Dataset entries
BEGIN

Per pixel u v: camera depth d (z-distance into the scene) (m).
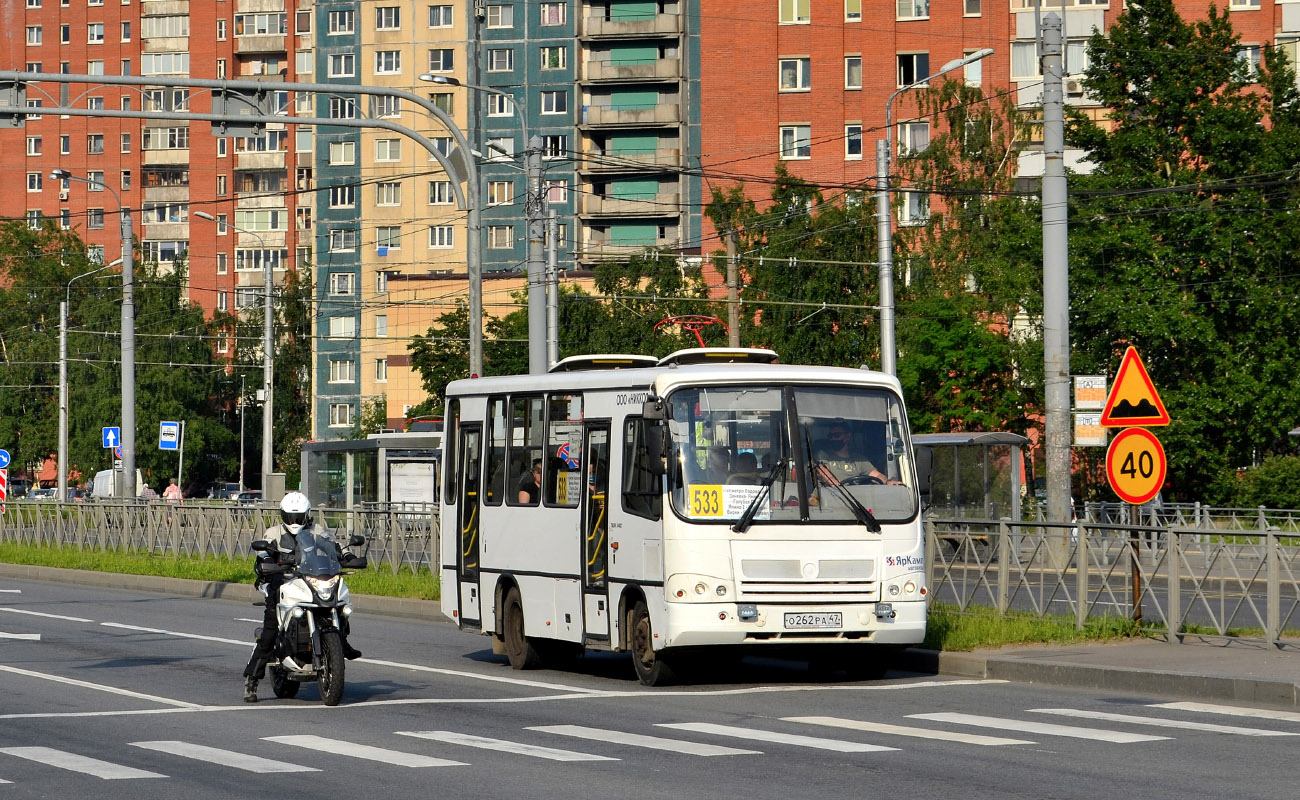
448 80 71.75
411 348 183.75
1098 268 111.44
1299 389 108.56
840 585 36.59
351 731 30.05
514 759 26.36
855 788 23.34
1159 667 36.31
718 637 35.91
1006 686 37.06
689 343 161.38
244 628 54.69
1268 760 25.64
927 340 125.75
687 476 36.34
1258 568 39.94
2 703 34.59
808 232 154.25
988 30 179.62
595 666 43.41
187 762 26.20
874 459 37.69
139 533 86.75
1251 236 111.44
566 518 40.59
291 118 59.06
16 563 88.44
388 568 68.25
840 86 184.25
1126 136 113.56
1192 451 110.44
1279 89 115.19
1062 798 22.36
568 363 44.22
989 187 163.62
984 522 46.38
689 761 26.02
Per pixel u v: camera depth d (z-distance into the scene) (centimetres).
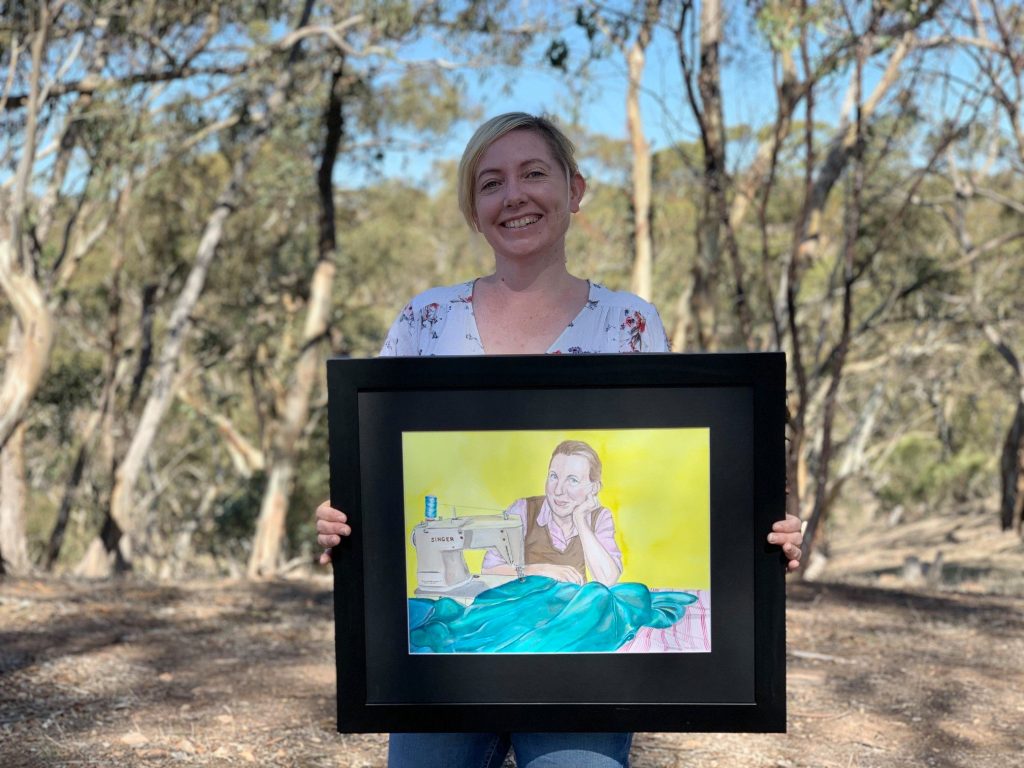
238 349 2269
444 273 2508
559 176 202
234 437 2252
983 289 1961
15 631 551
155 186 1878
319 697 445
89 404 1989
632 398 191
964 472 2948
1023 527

END

▶ What is required: Write each entry again exactly, minus any images.

▶ Answer box:
Per pixel u v: camera depth d (z-distance into the scene) (m).
448 80 71.75
411 348 183.75
1098 268 111.44
1299 389 108.56
840 585 36.59
351 731 30.05
514 759 26.36
855 788 23.34
1159 667 36.31
718 637 35.91
1006 686 37.06
689 343 161.38
244 628 54.69
1268 760 25.64
927 340 125.75
687 476 36.34
1258 568 39.94
2 703 34.59
808 232 154.25
988 30 179.62
595 666 43.41
187 762 26.20
874 459 37.69
139 533 86.75
1251 236 111.44
566 518 40.59
291 118 59.06
16 563 88.44
388 568 68.25
840 86 184.25
1126 136 113.56
1192 451 110.44
1279 89 115.19
1062 798 22.36
568 363 44.22
989 187 163.62
984 522 46.38
689 761 26.02
Per pixel u v: camera depth d (z-distance into the scene) (centimetres).
238 349 2269
444 273 2508
559 176 202
234 437 2252
983 289 1961
15 631 551
155 186 1878
319 697 445
89 404 1989
632 398 191
964 472 2948
1023 527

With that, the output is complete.